Blindspots to Blackouts
Many of these load risks don’t appear as line items on a bill, but they are evident in how strained the grid becomes when large, volatile loads are added.
As power grids are pushed to their limits, the consequences of planning with incomplete data are no longer abstract. In 2024, 60 data centers in Virginia suddenly went offline. Grid operators and the local utility had to take emergency actions to prevent wider outages. Texas is now facing a similar moment. As a surge of new data center projects is rapidly increasing the state’s electricity demand, local leaders are grappling with how to maintain grid reliability without clear, standardized data on these facilities’ load profiles.
Together, these cases point to a national problem: without standardized, public reporting on AI data center electricity use and load behavior, the institutions responsible for managing America’s power system are forced to react to crises rather than prevent them.
A Policy Proposal: Start with the Basics
Fixing this system requires an important first step: standardized measurements.
Congress should mandate the Energy Information Administration (EIA) to establish a standardized reporting methodology for data centers. That means reporting the full consumption stack:
IT and related equipment
Power sources
Electricity delivery and backup systems (e.g., generators)
Overhead energy components (e.g., cooling)
Facility size
Miscellaneous loads like lighting and security
To protect proprietary data, a third-party anonymization process would disaggregate sensitive data before publication. EIA would then produce standardized, anonymized statistical products that the North American Electric Reliability Corporation (NERC) could use in reliability assessments and the national labs could use for forecasting.

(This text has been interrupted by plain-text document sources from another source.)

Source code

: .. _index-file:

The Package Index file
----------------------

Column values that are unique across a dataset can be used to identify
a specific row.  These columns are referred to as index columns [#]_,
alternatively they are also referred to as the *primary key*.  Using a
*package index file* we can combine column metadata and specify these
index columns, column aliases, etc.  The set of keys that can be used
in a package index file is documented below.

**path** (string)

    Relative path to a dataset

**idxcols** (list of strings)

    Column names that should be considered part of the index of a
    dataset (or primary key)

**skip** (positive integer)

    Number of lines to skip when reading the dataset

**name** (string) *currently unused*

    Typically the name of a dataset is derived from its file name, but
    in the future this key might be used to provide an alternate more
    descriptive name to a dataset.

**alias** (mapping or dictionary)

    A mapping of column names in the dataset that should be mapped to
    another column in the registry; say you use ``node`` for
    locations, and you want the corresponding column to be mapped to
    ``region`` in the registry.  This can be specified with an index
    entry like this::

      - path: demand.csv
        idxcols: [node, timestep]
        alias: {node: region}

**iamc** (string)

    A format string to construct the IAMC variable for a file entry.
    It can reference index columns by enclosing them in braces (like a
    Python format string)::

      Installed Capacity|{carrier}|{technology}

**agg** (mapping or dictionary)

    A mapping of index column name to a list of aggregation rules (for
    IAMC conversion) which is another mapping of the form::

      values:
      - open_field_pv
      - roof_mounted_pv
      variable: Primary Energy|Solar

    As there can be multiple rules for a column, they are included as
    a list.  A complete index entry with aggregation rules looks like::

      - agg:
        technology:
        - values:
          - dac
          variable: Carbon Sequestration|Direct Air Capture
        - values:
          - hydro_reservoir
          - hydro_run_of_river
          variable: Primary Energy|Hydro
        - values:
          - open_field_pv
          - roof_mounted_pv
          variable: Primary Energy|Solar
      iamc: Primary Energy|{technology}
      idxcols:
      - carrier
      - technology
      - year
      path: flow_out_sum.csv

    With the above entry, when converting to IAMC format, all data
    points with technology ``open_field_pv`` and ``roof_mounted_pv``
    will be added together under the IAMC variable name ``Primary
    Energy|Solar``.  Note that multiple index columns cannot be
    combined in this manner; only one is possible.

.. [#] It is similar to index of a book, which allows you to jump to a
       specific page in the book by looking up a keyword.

The payoff extends beyond transparency. When data center operators are required to measure and report their consumption in detail, they have a direct incentive to optimize it. And when grid planners finally have accurate data on what data centers actually consume, and how that consumption behaves, they can stop guessing and start planning.
Measure to Manage
Transparency can yield three additional benefits.
Determining Fair Share
As tech companies promise to pay their “fair share,” reporting would help determine what that share really is, and what the risks are if the AI boom cycle turns to bust.
Curbing Misleading Claims
Transparency would curb AI companies from promoting selective or misleading consumption claims. Today, companies can point to renewable energy purchases or efficiency improvements without revealing the full scale of their power use. A standardized reporting framework would create a common yardstick, enabling consumers to assess whether corporate climate pledges align with real-world impacts.
Incentivizing Efficiency
Transparency would create real incentives for efficiency. When energy use is visible, it becomes something companies compete to reduce. Just as fuel economy standards pushed automakers to innovate, disclosure would reward AI developers who design more efficient models and data centers.
Congress Must Act
From South Memphis to Texas and Virginia, the pattern is the same: communities are being asked to live with the costs and risks of AI infrastructure that regulators still can’t fully track.
Congress has the authority to change this. By requiring standardized, first-party reporting of AI data center energy use, lawmakers can take the first step toward responsible planning and power reliability.